**DOCUMENT SECTION:**
Archives For Heroes

My favorite movie character of all time is Sylvester Stallone’s creation, Rocky Balboa. He was a nobody, a chump, a has-been of a boxer working part time for a loan shark. The only difference between Balboa and the other nobodies is that he never learned to stop swinging.

rocky balboaThat’s the crux of the movie’s plot – the main character gets an opportunity, and by being relentless in his training and the honing of his skills, he gets within a breath of the pinnacle of boxing’s most sought after crown.

What fascinated me after I saw the movie (and applied its principles to my own overweight existence) was how closely the storyline itself mirrored Stallone’s life. He was down to his last dimes trying to convince producers to shoot the film from his screenplay, with him in the leading role.

He was practically destitute, but never gave up on the dream of the film being made. While most of us would have quit and went out and got a job to pay the bills, he hung in there. He, like the movie character that would make him a global name, kept swinging.

We’ve all heard the stories of the winners that would never quit: Edison and his lightbulbs, Michael Jordan getting cut from his high school basketball team, Stephen King rejecting his own work by throwing the manuscript for “Carrie” into a trash can.

A Lifetime Of Swinging

Fame and Hollywood riches aside, you and I can see the no quit and “keep swinging” mentality everyday. If you look close enough, it’s right there in friends and family members, in big numbers.

My Godmother told my wife and I stories of her life as an immigrant, coming to America from Sicily. She, my grandmother, and other members of the family were mistreated, strip searched, degraded, and faced every form of racial slur.

**STORED ROWS:**
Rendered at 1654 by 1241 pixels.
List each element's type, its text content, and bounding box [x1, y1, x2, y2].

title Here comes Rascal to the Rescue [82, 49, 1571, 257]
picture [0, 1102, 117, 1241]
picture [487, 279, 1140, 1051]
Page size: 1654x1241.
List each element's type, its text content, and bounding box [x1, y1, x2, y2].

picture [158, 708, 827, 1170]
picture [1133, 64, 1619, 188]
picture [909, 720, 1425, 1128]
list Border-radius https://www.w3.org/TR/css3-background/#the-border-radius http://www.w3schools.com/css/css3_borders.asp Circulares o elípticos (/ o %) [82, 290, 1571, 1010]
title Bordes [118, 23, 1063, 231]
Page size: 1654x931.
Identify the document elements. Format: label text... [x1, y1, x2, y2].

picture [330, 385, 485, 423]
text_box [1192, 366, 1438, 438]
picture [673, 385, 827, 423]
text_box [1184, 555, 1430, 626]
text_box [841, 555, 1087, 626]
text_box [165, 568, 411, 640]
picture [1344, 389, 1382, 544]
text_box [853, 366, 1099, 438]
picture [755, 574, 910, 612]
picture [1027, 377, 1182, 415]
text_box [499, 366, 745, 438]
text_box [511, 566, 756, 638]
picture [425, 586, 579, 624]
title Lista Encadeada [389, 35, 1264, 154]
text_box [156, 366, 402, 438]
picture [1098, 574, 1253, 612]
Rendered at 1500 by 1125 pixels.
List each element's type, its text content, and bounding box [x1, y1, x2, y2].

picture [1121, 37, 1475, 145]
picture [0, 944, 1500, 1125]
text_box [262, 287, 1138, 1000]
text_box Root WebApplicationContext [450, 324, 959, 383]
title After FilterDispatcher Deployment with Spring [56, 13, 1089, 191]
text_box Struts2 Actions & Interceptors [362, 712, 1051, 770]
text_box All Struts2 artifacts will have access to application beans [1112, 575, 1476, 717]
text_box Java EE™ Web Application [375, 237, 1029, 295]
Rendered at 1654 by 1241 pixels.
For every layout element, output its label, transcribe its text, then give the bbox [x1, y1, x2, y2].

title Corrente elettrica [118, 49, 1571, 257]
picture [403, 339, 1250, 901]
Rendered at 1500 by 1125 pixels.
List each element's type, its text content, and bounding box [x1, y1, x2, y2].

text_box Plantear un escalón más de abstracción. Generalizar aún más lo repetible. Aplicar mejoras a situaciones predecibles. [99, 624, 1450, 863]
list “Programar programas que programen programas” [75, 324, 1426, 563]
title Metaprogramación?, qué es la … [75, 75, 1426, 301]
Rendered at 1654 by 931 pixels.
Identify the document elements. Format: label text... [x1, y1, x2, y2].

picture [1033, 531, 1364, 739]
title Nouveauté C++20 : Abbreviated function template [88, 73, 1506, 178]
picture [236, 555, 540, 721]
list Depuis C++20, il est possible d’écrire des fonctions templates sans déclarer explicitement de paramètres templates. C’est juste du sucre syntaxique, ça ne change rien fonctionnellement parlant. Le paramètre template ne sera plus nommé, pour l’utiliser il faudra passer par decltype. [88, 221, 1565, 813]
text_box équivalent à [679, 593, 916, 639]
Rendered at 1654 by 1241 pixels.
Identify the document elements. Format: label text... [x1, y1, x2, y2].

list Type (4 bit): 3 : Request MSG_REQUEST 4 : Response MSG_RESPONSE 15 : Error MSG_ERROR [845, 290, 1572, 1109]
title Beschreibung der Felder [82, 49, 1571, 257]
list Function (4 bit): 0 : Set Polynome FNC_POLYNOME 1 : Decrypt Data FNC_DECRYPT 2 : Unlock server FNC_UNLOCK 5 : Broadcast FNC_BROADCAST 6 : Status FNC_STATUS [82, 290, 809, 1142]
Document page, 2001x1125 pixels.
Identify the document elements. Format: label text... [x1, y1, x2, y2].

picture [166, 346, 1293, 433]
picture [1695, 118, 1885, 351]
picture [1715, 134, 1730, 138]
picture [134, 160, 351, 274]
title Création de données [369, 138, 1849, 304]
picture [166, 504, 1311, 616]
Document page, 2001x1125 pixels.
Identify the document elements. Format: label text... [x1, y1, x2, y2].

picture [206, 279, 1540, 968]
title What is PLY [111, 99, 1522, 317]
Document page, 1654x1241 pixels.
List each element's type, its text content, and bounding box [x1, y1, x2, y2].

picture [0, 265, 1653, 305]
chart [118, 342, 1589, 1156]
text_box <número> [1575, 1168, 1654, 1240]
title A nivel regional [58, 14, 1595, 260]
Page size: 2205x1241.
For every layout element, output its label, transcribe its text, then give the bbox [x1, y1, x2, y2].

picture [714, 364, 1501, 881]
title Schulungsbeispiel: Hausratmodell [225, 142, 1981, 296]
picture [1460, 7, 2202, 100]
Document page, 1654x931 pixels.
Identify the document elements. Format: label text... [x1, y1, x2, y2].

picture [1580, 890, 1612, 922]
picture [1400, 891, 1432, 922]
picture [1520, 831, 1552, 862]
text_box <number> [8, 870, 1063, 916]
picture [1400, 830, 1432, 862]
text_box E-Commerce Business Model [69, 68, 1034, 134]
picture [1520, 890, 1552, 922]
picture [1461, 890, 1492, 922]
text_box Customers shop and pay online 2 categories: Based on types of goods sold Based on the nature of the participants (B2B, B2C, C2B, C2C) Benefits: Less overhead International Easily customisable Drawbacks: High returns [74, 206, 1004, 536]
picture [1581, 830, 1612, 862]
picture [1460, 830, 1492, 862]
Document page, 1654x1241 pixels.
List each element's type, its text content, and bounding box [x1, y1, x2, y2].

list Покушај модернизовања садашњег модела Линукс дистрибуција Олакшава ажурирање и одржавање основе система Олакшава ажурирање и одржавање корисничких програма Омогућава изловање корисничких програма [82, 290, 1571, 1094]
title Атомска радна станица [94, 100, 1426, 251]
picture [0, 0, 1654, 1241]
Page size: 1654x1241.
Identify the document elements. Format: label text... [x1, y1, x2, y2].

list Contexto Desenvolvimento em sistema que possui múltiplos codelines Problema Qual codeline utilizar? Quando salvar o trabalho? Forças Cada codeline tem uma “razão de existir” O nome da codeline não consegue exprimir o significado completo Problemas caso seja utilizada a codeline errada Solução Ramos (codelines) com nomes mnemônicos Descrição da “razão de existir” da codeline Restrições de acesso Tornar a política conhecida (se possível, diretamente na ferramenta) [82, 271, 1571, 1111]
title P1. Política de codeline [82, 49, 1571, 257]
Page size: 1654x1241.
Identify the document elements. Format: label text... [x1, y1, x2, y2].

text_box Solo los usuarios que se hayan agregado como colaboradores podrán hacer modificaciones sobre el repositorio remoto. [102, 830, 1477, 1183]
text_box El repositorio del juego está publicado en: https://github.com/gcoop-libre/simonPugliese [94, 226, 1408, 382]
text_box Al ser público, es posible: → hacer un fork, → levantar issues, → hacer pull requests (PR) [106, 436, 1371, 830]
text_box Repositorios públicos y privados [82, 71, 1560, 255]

**GOALS:**
**a)** Return, word for word, the stretch of the essay on persistence from "What fascinated me" through "a trash can.".
**b)** Carry the essay on persistence forward, beginning right after its final sentence.

**ANSWERS BELOW:**
**a)**
What fascinated me after I saw the movie (and applied its principles to my own overweight existence) was how closely the storyline itself mirrored Stallone’s life. He was down to his last dimes trying to convince producers to shoot the film from his screenplay, with him in the leading role.

He was practically destitute, but never gave up on the dream of the film being made. While most of us would have quit and went out and got a job to pay the bills, he hung in there. He, like the movie character that would make him a global name, kept swinging.

We’ve all heard the stories of the winners that would never quit: Edison and his lightbulbs, Michael Jordan getting cut from his high school basketball team, Stephen King rejecting his own work by throwing the manuscript for “Carrie” into a trash can.

**b)**
Instead of crawling into protective shells, they kept swinging. They carved out inspirational lives in the country that they came to love with a passion, despite the rocky start. They were awash with perseverance, for the sake of their family and the new country that would eventually realize their worth.

My grandparents would live a hard, blue collar life that would eventually bring them financial success. Because they kept swinging. When they lost their son, my uncle, as a teenager, they turned insurmountable grief into a positive years later.

They built their house, built another business, and helped build the lives that came after. They never let us forget a boy named Anthony. They made a home where love was the key, and tenacity followed until their final days. They never stopped swinging.

Can You Keep Swinging?

Edison finally got it right after thousands of light bulb failures. Jordan put in hour upon hour of jumpshots to improve his game. You could say that Stephen King does pretty well in the publishing industry, too.

Stallone turned Rocky into a franchise that grossed millions of dollars and inspired many to chase their own heavyweight dreams.

It’s the small details and the ability to keep swinging that get you to where you want to be. One of my forged memories include a Sicilian immigrant, hunched over a plastic tub of ground beef in her kitchen, prepping a dish that would make her restaurant famous in our little town.

She was a little girl, without English speaking ability, a stranger in a strange land. She repeated habits and actions thousands and thousands of times, the actions that, as an older woman, would make her a household name in our city and multitudes of friends in the process.

How did she do it?

Keep swinging.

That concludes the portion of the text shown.